I work for an American multinational. A significant part of my compensation is as RSUs (Restricted Stocks), which are listed on NASDAQ.

I am wondering is anyone can help me figure out, if the RSUs get taxed at the US tax rate or at the K tax rate?

Thanks


----------



## BBCWatcher

That's U.S. source income, so U.S. income tax will definitely apply. Hong Kong may also want a share, in which case either a tax treaty (if it exists) will decide which government gets what, or you'll have a Hong Kong (foreign) tax payment that can offset some of the U.S. tax.

If you're not a U.S. citizen, U.S. national, or U.S. permanent resident then you'll need to submit a W-8BEN form to the U.S. custodian of those RSUs. You'll then be subject to 30% withholding unless a tax treaty says otherwise. So the U.S. will get paid even before you do. If you are not subject to withholding you'll probably need to make an estimated tax payment in the quarter(s) when you withdraw to avoid interest and penalties.


----------



## psalil

Thanks BBCWatcher

Quick clarification. Currently, I'm in India, and the vested RSUs show up as income for me in India, and is taxed at Indian tax rate of 31%. Since they are showing up on Indian payroll as income earned, wouldn't they be treated the same way in HK?

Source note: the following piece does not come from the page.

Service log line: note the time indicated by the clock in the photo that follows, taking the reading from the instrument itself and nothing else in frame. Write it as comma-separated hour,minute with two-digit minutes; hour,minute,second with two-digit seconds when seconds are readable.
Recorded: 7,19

I understand that since I am a US permanent resident, I'll need to offset the taxes paid in India against that I owe in the US (on my worldwide income) when I file my tax returns.

Thanks


----------



## BBCWatcher

OK, interesting. India deems the income as India-source income, evidently. If that's not true you can attempt to file a tax return in India to try to reclaim that tax, but let's assume they're correct.

Yes, as a U.S. permanent resident you'll file a U.S. tax return. You'll claim the Indian tax as a Foreign Tax Credit on that income. That'll probably wipe out the U.S. tax owed on that income. In fact it might do a bit better than that, and it might give you an excess Foreign Tax Credit to "spend" to offset future U.S. income tax.

I think you're a resident of Hong Kong, so you'll file a tax return there, too. Same thing, I presume: you'll report the income then report the foreign tax paid on that income.

Wow, what "fun" you've got there.


----------



## bombayblue

Hi,

I am a US citizen working in India. Significant portion of comp is RSUs. Any of you have any recommendations for a tax advisor on RSUs for expats. 

Thanks


----------